About this task
Where an entry holds an image, skip the image but reproduce the rest word for word.

Records for this exercise Start Marker

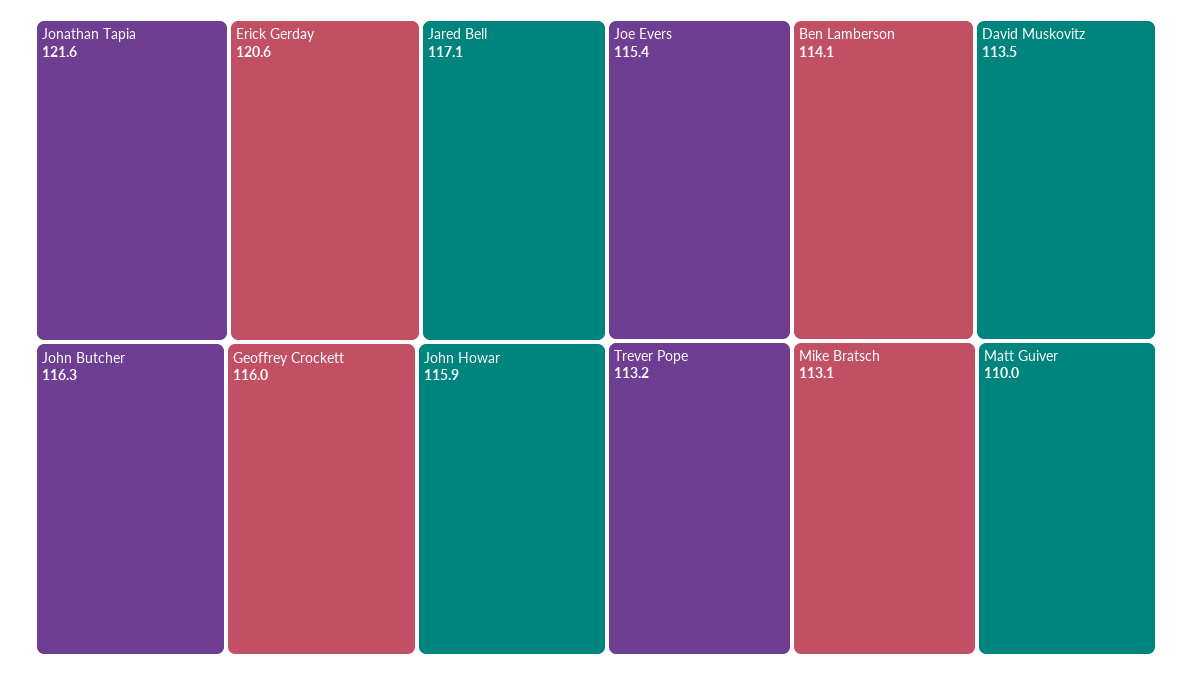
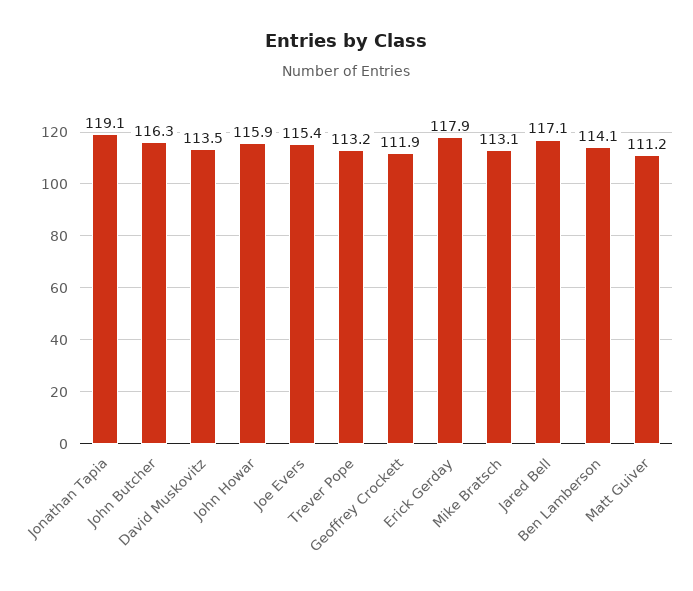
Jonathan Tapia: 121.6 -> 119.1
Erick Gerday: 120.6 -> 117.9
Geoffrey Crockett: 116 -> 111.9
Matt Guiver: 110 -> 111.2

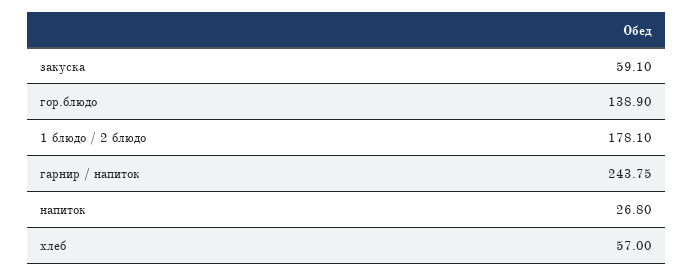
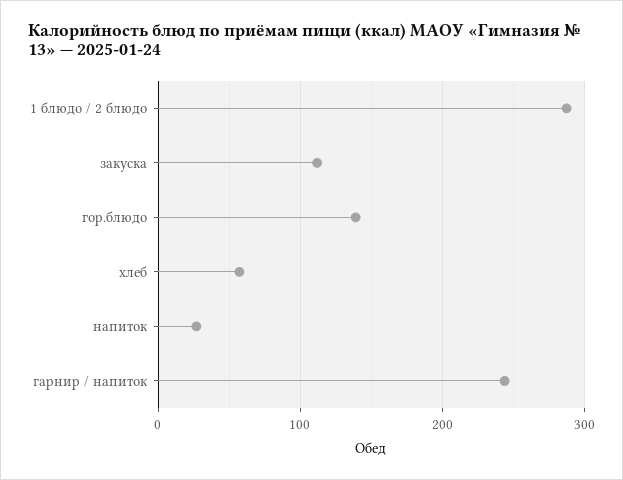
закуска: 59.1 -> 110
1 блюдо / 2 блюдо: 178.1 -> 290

Records for this exercise End Marker

Task response
Jonathan Tapia: 121.6 -> 119.1
Erick Gerday: 120.6 -> 117.9
Geoffrey Crockett: 116 -> 111.9
Matt Guiver: 110 -> 111.2

закуска: 59.1 -> 110
1 блюдо / 2 блюдо: 178.1 -> 290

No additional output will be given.